Directions -
Please search the listing below and copy every line that contains the string "Orellana". Case counts, so a line matches only if its capitalization is the same.
──────── Dataset extract
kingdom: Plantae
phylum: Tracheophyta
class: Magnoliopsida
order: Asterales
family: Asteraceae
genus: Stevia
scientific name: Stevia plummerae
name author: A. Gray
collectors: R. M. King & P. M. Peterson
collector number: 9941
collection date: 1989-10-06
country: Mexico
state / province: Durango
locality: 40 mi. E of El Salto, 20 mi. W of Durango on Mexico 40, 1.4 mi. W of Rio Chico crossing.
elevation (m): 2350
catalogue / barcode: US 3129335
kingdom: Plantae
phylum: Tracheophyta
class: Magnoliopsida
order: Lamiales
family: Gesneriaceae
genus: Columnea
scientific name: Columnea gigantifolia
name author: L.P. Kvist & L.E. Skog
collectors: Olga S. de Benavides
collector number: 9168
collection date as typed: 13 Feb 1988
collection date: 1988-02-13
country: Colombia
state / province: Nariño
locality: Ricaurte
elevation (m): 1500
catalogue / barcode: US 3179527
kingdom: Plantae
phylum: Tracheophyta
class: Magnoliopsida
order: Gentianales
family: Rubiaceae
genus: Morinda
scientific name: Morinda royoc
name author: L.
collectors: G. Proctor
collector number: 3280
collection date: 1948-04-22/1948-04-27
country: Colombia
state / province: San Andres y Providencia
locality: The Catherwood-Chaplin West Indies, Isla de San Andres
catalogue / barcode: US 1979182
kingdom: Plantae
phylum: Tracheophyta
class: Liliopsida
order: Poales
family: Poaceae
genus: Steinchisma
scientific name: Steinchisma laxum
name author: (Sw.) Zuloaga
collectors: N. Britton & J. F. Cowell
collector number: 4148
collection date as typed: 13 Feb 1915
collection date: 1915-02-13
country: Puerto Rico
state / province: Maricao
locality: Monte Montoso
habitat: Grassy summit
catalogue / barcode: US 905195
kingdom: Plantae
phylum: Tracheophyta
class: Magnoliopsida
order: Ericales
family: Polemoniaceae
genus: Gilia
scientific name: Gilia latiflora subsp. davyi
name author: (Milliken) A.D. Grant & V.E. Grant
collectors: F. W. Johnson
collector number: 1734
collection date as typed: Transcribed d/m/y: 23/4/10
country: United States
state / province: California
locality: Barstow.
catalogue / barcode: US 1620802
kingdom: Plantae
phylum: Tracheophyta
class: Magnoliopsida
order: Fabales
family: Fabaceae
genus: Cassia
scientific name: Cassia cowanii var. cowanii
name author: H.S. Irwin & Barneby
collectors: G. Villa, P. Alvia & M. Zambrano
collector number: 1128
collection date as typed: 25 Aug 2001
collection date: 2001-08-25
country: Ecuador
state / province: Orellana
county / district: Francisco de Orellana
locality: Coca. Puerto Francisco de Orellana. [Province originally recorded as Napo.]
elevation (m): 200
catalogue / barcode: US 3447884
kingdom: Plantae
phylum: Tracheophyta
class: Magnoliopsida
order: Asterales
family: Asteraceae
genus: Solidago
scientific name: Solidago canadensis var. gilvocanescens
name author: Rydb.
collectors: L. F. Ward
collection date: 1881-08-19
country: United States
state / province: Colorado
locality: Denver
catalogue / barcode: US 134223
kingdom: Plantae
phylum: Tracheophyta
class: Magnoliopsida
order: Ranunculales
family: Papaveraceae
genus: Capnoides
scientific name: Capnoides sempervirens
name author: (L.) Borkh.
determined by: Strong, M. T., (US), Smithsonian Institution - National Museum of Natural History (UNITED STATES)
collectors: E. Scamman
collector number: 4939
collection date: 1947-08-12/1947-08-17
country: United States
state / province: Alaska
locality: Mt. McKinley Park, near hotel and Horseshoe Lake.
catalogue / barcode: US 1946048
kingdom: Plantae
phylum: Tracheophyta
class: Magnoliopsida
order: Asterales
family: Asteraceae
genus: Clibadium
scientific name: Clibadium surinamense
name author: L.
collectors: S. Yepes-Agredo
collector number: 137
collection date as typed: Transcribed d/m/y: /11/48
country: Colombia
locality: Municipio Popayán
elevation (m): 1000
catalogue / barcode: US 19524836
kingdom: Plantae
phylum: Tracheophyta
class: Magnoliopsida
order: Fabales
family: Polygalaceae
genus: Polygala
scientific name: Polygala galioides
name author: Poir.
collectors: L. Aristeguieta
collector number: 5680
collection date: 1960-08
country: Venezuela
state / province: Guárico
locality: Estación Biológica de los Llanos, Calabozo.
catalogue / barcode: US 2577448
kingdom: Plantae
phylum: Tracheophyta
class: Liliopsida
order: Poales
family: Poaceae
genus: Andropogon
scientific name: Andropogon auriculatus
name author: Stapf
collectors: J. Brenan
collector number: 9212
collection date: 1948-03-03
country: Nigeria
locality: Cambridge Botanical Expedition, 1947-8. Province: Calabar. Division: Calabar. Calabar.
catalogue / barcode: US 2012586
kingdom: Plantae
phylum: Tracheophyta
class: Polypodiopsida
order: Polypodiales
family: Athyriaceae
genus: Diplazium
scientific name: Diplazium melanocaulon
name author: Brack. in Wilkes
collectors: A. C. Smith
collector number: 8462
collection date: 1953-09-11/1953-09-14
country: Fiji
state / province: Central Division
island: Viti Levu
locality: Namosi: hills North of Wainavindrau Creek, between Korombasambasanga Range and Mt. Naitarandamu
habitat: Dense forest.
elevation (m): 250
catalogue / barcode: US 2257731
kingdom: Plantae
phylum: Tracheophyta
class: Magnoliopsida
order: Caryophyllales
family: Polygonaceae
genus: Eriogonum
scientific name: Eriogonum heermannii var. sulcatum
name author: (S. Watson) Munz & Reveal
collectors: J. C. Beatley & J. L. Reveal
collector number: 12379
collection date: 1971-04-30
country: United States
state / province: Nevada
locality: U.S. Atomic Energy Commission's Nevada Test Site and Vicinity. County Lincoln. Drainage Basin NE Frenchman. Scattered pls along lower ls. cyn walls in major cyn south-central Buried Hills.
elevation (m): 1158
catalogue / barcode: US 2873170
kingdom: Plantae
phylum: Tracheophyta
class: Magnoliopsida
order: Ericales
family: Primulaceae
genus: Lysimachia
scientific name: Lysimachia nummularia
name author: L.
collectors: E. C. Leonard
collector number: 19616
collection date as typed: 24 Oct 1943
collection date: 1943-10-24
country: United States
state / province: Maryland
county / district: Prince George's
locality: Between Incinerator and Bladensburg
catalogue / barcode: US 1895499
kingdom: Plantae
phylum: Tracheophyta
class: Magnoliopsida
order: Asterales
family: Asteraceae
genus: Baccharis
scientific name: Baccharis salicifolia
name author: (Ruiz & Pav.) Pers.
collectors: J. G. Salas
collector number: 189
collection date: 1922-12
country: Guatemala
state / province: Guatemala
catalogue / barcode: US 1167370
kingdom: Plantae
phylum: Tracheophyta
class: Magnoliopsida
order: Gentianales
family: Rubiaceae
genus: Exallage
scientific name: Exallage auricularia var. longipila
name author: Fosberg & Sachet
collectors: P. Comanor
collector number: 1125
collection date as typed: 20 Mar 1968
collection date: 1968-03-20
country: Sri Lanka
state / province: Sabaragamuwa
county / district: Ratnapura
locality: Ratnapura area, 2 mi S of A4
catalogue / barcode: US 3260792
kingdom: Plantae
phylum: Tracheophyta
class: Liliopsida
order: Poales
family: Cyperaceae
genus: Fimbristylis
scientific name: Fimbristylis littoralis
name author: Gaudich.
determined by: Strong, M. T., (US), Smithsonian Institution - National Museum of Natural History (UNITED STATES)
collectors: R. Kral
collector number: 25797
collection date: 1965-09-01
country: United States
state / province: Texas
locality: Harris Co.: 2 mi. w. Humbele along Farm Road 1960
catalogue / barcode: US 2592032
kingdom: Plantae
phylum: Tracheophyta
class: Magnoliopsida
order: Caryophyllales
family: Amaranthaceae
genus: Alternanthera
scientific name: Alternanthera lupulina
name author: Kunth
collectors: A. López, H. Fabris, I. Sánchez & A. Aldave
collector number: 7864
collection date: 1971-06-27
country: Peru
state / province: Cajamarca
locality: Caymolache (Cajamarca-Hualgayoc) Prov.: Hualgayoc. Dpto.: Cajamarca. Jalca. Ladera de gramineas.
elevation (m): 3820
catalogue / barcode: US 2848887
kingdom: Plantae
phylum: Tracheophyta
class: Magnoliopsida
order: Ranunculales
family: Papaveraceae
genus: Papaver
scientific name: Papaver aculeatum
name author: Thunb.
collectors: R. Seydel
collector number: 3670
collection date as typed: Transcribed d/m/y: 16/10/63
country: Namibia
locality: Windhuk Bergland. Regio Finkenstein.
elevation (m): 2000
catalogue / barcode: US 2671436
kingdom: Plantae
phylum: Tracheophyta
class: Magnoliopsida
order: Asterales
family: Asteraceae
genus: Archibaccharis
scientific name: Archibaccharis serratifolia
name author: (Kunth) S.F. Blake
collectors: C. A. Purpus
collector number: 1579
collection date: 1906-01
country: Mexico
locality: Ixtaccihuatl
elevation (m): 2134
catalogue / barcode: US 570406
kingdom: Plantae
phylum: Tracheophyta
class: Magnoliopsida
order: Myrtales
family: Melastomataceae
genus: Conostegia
────────────────
Exercise output -
state / province: Orellana
county / district: Francisco de Orellana
locality: Coca. Puerto Francisco de Orellana. [Province originally recorded as Napo.]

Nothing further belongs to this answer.